Der Gift-Lattich (Lactuca virosa), auch Wilder Lattich, Stinklattich oder Stinksalat genannt, ist ein naher Verwandter des Kopfsalats, eine Art aus der Gattung Lattich (Lactuca) aus der Familie der Korbblütengewächse (Asteraceae). Seine Blätter und der getrocknete Milchsaft, das Lactucarium, wurden bis vor 100 Jahren als Beruhigungsmittel verwendet.

Vorkommen

Der Giftlattich ist in Deutschland selten zu finden, hauptsächlich an der Mosel, wo er an Weinbergen angebaut wurde. Als wärmeliebende Pflanze vom Mittelmeer wächst er an trockenen steinigen oder sandigen Hängen, Buschrändern, Felsgesimsen oder Felsschutt in Süd-, Mittel-, Westeuropa, aber auch in Osteuropa noch bis Ungarn und Polen, ebenso in Nordafrika bis Westasien. In Nordamerika ist er inzwischen eingebürgert, aber nicht so häufig.

Beschreibung

Beim Giftlattich handelt es sich um einjährige Pflanzen, die mitunter zweijährig auftreten, von etwa 60 cm bis zwei Metern hoch werden und die, wie alle Lattiche, in den Blättern und Stengeln einen Milchsaft führen. Die Blätter sind blaugrün, eiförmig, an der Unterseite der Mittelrippe dornig, ihr Rand ist spitz gezähnt. Etwa 12-16 hellgelbe Blüten in pyramidenförmig rispigen Körbchen kommen zwischen Juli und September zum Vorschein. Der aufrechte runde Stängel hat eine weißliche und oft rötlich überlaufene Farbe, und ist oben rispig verzweigt. Die Wurzeln sind spindelförmig, ästig und riechen widerlich nach Mohn. Alle Lactuca-Arten durchleben vor der Blütezeit eine Phase intensiven Höhenwachstums ("Schießen"). Wie bei vielen anderen Arten in der Unterfamilie Cichorioideae werden die Samen als Schirmflieger mit dem Wind verteilt (siehe dazu auch den Begriff Anemochorie). Die Anzahl der Chromosomen beträgt 2n=18. Die 3 mm langen schwarzen Früchte weisen beiderseits fünf Rippen auf.

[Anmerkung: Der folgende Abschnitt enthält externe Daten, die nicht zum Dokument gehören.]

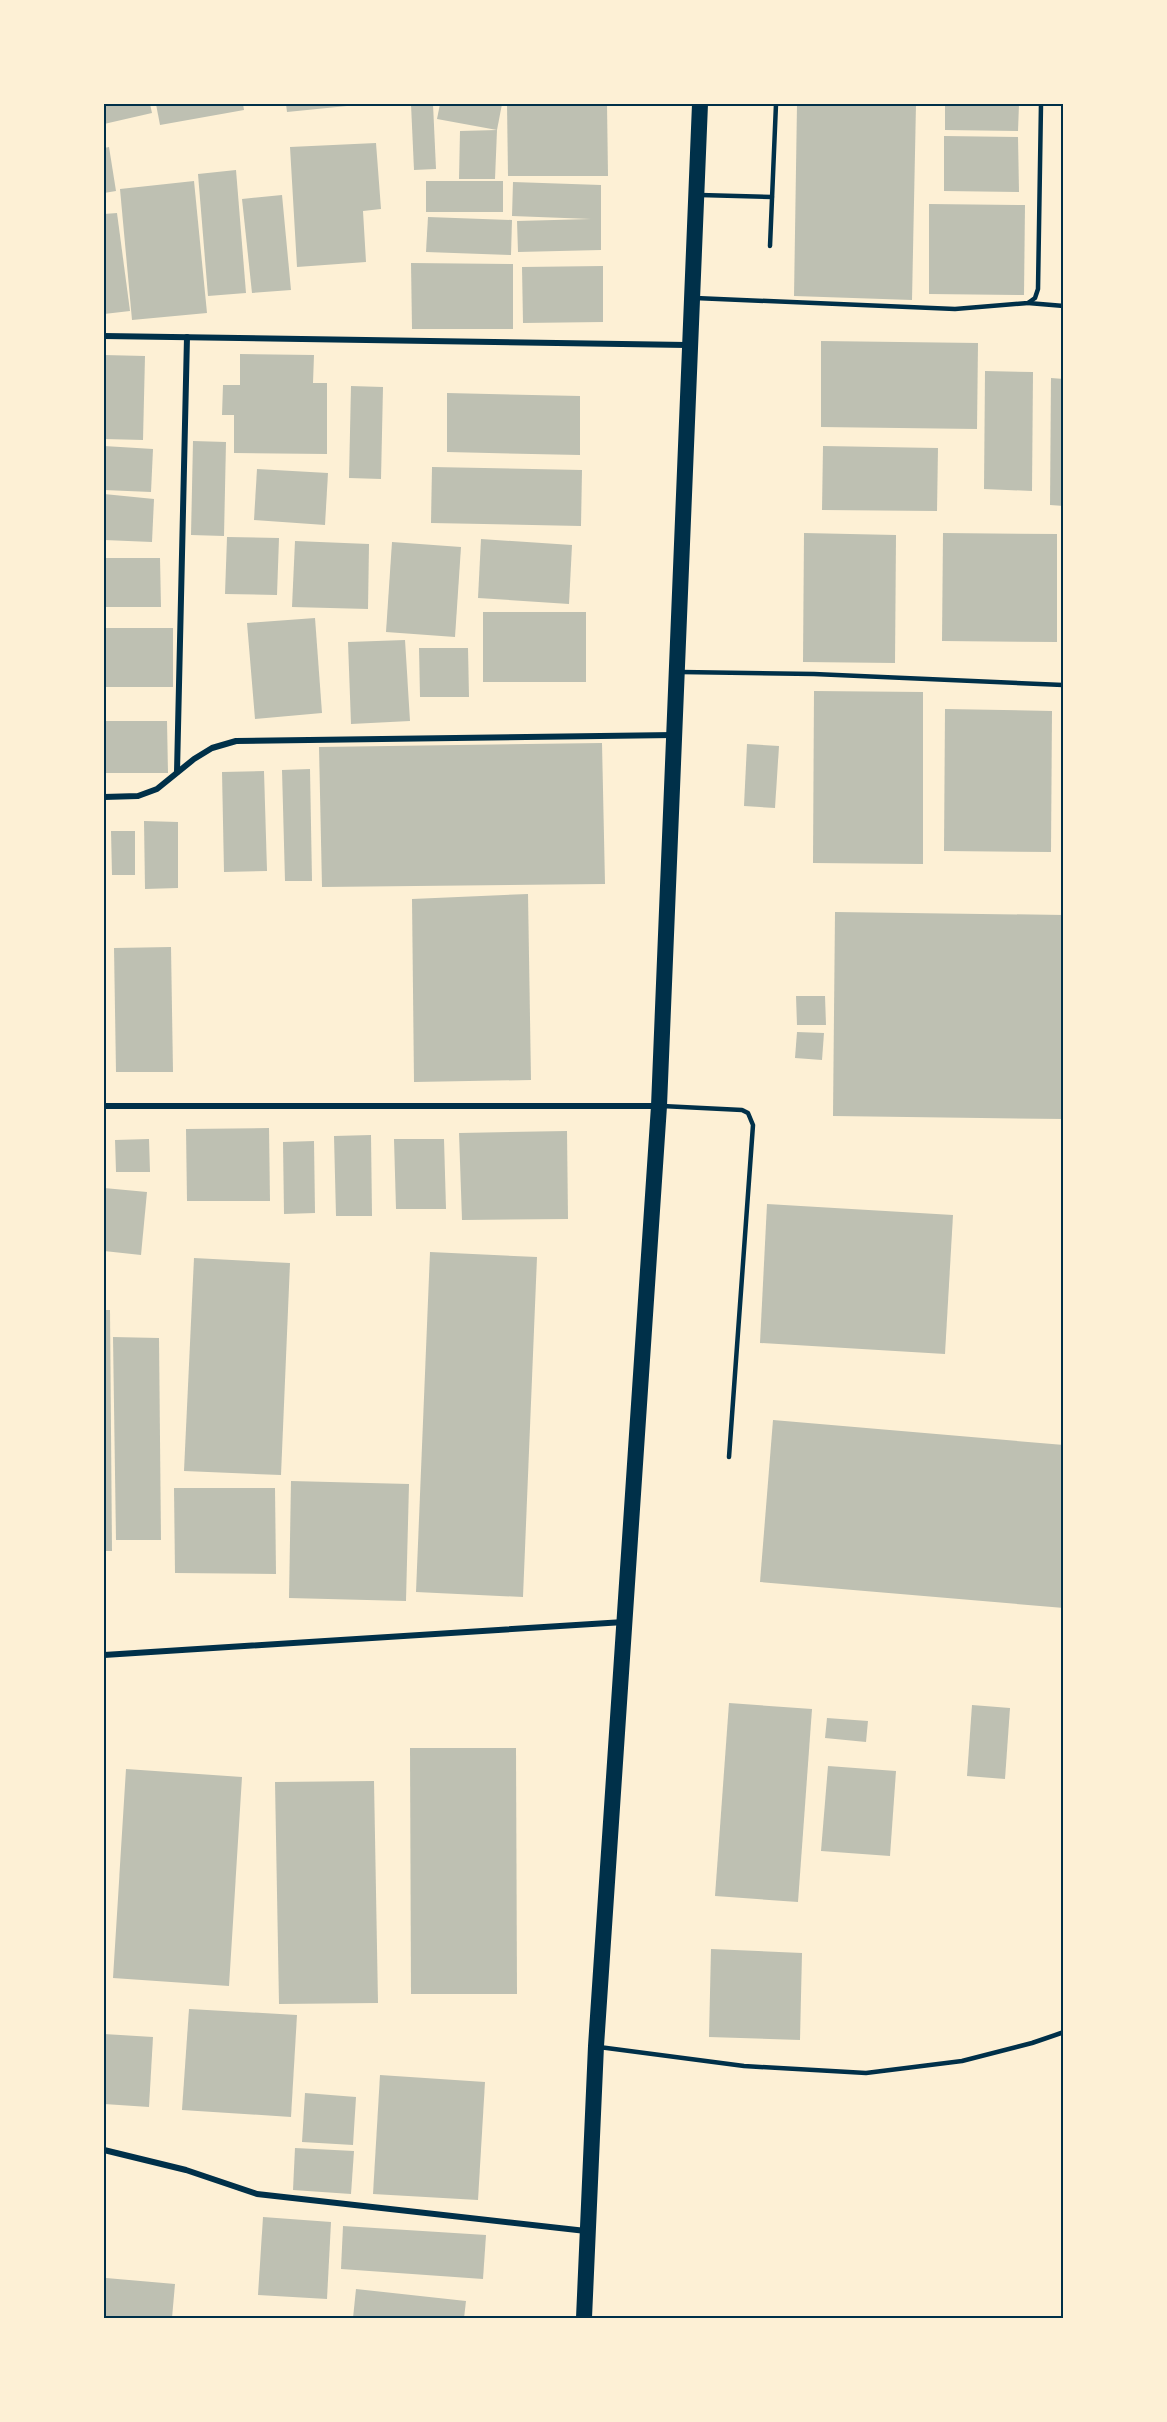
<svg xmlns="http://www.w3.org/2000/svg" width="1167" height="2422" font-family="'PT Sans Narrow',sans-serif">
<rect width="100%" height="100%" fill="#fdf0d5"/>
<g fill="#bec0b2">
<path d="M104 104H150L152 113 104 124Z"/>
<path d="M156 104H243L244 110 160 125Z"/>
<path d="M286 104H357V105L287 112Z"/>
<path d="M411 104H433L436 169 414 170Z"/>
<path d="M440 104H502L497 130 437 119Z"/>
<path d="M507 104H607L608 176H508Z"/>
<path d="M797 104H916L912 300 794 296Z"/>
<path d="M945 104H1019L1018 131 945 130Z"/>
<path d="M497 130 495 179H459L460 131Z"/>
<path d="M944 136 1018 137 1019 192 944 191Z"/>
<path d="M376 143 381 209 363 211 366 262 297 267 290 147Z"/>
<path d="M109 147 116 191 104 193V148Z"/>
<path d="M236 170 246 293 208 296 198 174Z"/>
<path d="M194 181 207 313 132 320 120 189Z"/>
<rect x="426" y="181" width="77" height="31"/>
<path d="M513 182 601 185V250L518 252 517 221 591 219 512 216Z"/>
<path d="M282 195 291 290 252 293 242 199Z"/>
<path d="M929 204 1025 205 1024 295 929 294Z"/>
<path d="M117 213 130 311 104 314V214Z"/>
<path d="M428 217 512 220 511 255 426 252Z"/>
<path d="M411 263 513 264V329H412Z"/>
<path d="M603 266V322L523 323 522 267Z"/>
<path d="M821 341 978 343 977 429 821 427Z"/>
<path d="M240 354 314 355 313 383H327V454L234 453V415H222L223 385H240Z"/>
<path d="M104 355 145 356 143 440 104 439Z"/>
<path d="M985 371 1033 372 1032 491 984 489Z"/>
<path d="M1051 378 1064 379V506L1050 505Z"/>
<path d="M351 386 383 387 381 479 349 478Z"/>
<path d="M447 393 580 396V455L447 452Z"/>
<path d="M193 441 226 442 224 536 191 535Z"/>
<path d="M104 446 153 449 151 492 104 490Z"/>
<path d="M823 446 938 448 937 511 822 510Z"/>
<path d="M432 467 582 470 581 526 431 523Z"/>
<path d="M257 469 328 473 325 525 254 520Z"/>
<path d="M104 494 154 499 152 542 104 540Z"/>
<path d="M804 533 896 535 895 663 803 662Z"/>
<path d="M943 533 1057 534V642L942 641Z"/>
<path d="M227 537 279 538 277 595 225 594Z"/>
<path d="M481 539 572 545 569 604 478 598Z"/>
<path d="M295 541 369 544 368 609 292 607Z"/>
<path d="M392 542 461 547 455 637 386 632Z"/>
<path d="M104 558H160L161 607H104Z"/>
<rect x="483" y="612" width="103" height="70"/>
<path d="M315 618 322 713 255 719 247 623Z"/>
<rect x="104" y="628" width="69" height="59"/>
<path d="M405 640 410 721 351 724 348 642Z"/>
<path d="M419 648H468L469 697H420Z"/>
<path d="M814 691 923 692V864L813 863Z"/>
<path d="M945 709 1052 711 1051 852 944 851Z"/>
<path d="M104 721H167L168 773H104Z"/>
<path d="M602 743 605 884 322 887 319 747Z"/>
<path d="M747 744 779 746 775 808 744 806Z"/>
<path d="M310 769 312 881H285L282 770Z"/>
<path d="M264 771 267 871 224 872 222 772Z"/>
<path d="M144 821 178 822V888L145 889Z"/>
<path d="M111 831H135V875H112Z"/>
<path d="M528 894 531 1080 414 1082 412 899Z"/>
<path d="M835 912 1064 915V1119L833 1116Z"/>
<path d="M171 947 173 1072H116L114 948Z"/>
<path d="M796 996H825L826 1025H797Z"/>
<path d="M797 1032 824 1033 822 1060 795 1058Z"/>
<path d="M269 1128 270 1201H187L186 1129Z"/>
<path d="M567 1131 568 1219 462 1220 459 1133Z"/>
<path d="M371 1135 372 1216H336L334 1136Z"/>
<path d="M149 1139 150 1172H116L115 1140Z"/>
<path d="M394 1139H444L446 1209H396Z"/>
<path d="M314 1141 315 1213 284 1214 283 1142Z"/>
<path d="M104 1188 147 1192 141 1255 104 1251Z"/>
<path d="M767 1204 953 1215 945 1354 760 1343Z"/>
<path d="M430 1252 537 1257 523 1597 416 1592Z"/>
<path d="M194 1258 290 1263 281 1475 184 1471Z"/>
<path d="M104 1310H110L112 1551H104Z"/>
<path d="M113 1337 159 1338 161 1540H116Z"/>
<path d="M773 1420 1064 1445V1608L760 1582Z"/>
<path d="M291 1481 409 1484 406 1601 289 1598Z"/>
<path d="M174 1488H275L276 1574 175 1573Z"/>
<path d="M729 1703 812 1709 798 1902 715 1896Z"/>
<path d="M972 1705 1010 1708 1005 1779 967 1776Z"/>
<path d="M827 1718 868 1721 866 1742 825 1738Z"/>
<path d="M410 1748H516L517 1994H411Z"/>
<path d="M828 1766 896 1771 890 1856 821 1851Z"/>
<path d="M126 1769 242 1777 229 1986 113 1978Z"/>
<path d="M374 1781 378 2003 279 2004 275 1782Z"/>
<path d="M711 1949 802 1953 800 2040 709 2037Z"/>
<path d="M189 2009 297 2015 291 2117 182 2110Z"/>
<path d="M104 2034 153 2037 149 2107 104 2104Z"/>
<path d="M380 2075 485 2082 478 2200 373 2194Z"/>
<path d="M305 2093 356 2097 353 2145 302 2142Z"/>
<path d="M295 2148 354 2151 351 2194 293 2190Z"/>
<path d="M263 2217 331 2222 327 2299 258 2295Z"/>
<path d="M343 2226 486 2235 483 2279 341 2269Z"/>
<path d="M106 2278 175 2284 172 2318H104Z"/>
<path d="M356 2289 466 2301 464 2318H353Z"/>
</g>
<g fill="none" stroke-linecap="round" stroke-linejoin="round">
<g stroke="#003049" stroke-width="4.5">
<path d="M700 195 772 197"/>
<path d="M770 246 776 104"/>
<path d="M695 298 955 309 1028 303 1035 298 1038 289 1041 104"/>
<path d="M1028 303 1064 306"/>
<path d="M681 672 814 674 1063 685"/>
<path d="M662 1106 742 1110 748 1113 753 1125 729 1457"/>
<path d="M599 2047 744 2066 866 2073 962 2061 1032 2043 1064 2032"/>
</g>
<g stroke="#003049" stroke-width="6">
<path d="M104 336 687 345"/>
<path d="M177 772 187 337"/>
<path d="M104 797 138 796 157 789 194 759 212 748 236 741 674 735"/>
<path d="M104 1106H659"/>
<path d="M104 1655 624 1622"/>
<path d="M104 2150 186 2170 257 2194 586 2231"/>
</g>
<path stroke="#003049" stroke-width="16" d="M584 2318 596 2046 659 1106 700 104"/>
</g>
<rect width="1167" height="2422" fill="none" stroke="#fdf0d5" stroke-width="210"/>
<rect x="105" y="105" width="957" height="2212" fill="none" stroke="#003049" stroke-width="2"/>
</svg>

Giftlattich: Die Stacheln auf der Unterseite der Blätter sind gut sichtbar

Eine Verwechslungsgefahr besteht mit der Gemüse-Gänsedistel, deren Blätter aber keine Stacheln haben; mit Dipsacus sylvestris, welche aber blaßviolette Blüten aufweist und deren Blätter an der Unterseite nicht nur entlang der Mittelader stachelig sind; und mit anderen Latticharten, insbesondere dem Stachel-Lattich (L. serriola), der normalerweise an den viel stärker eingeschnittenen, streng senkrecht gestellten Blättern leicht zu erkennen ist. Pflanzen mit mäßig verdrehten, mehr oder weniger ungeteilten Blättern sind am sichersten an den Früchten zu identifizieren, die beim Stachel-Lattich borstig-gezähnt sind.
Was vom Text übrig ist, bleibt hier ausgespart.